Sunday, 21 April 2013

Speak like a Saxon: gardening battles

I've been indulging in some guerilla gardening today.* Ok, so maybe no-one's quite sure who owns the land, but at least now it's pretty and it was an excuse to eat cake too. For most people, warfare and horticulture might seem worlds apart, but linguistically there's not much in the way.

Take the word 'Garden', for instance. The poem Beowulf starts:

Hwæt! we Gardena in geardagum...þrym gefrunon

(Hey! We heard about the glory of the spear-danes quite a long time ago).

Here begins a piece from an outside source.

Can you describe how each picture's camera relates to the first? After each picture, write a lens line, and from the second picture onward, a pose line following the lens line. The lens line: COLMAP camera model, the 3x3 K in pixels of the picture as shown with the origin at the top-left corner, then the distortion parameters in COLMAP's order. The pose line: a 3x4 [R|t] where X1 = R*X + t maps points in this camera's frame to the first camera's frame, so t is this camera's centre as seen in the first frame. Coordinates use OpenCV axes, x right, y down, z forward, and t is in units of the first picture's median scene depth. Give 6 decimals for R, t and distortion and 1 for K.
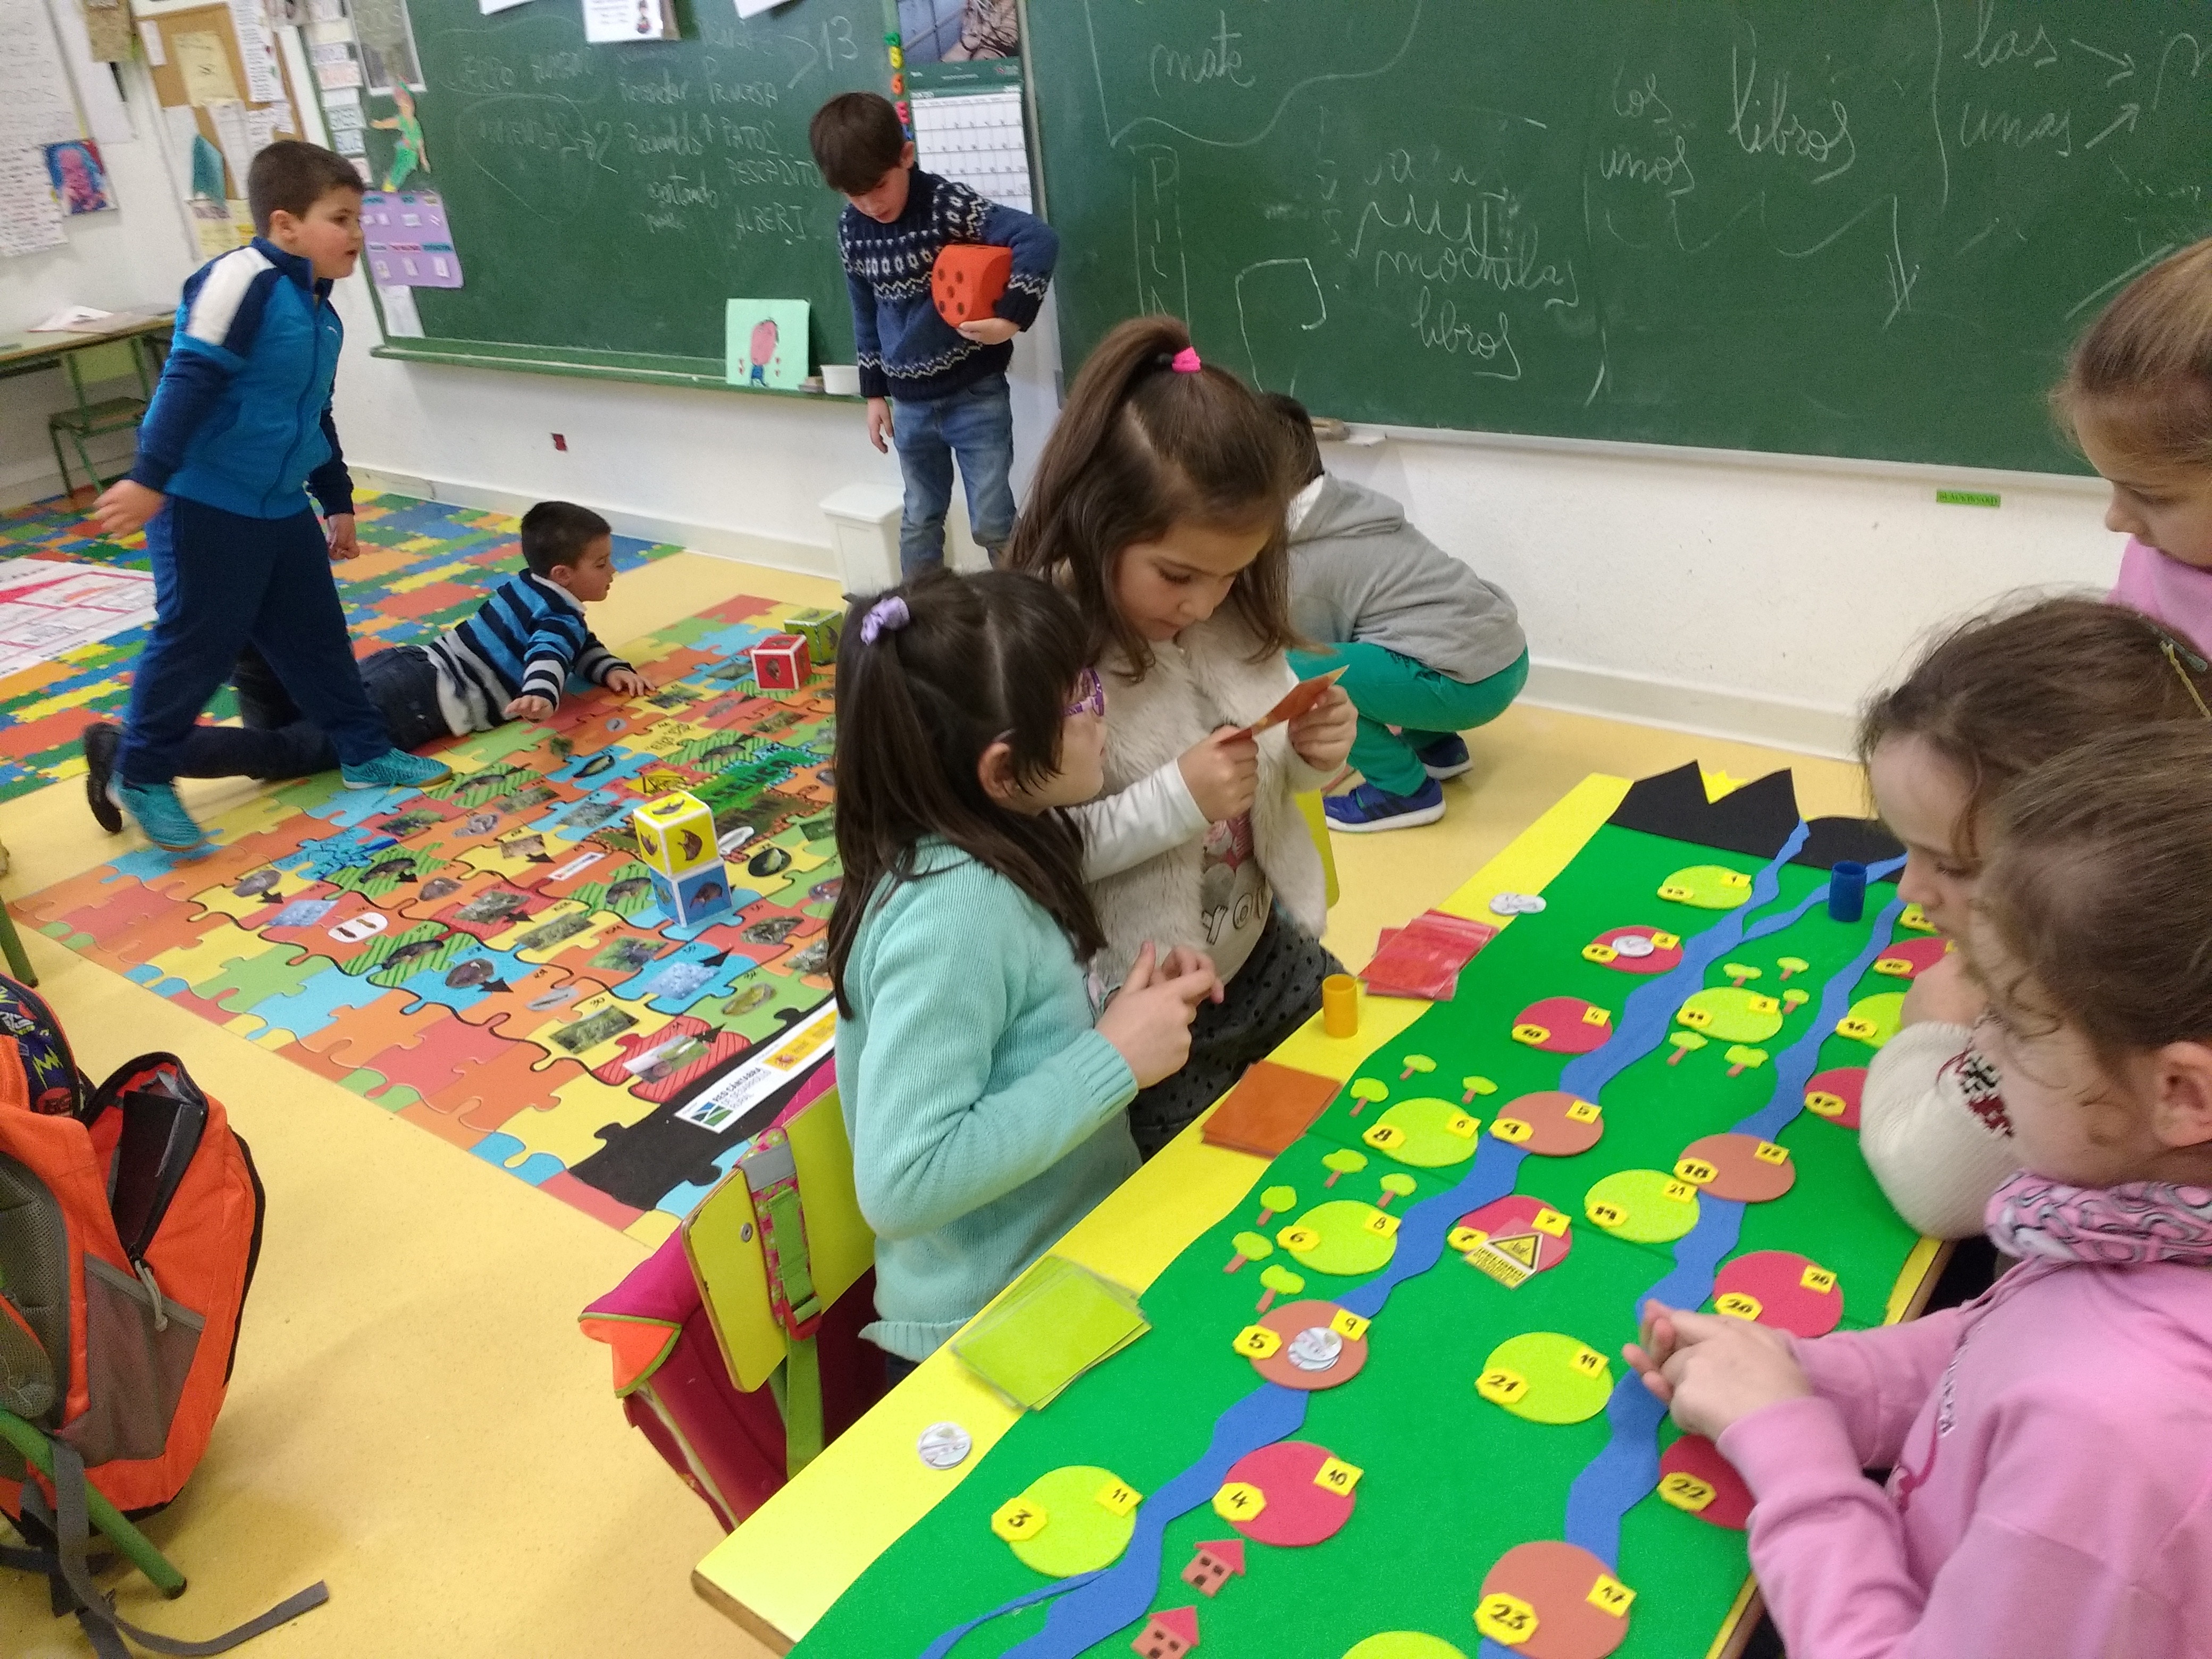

'Garden' here is a false friend. For the Anglo-Saxons, a Garden (pronounced "gaaaaRr-dane") was a fearsome warrior, a spear-wielding fighter from Denmark, or thereabouts. The Gar- bit of the word turns up in lots of other war words like garheap (band of warriors) and garnið (battle). **

So, next time you're out with your pansies and petunias, try this:

We sindon Gardene

["Way sind-on gaaRr-dane-uh"]

We are fearsome spear warriors from Denmark. Do not mess with us! (well, the last bit is implied at least).

*In honour of tomorrow being Earth Day.
** but maybe not garleac  (Garlic). Who knows?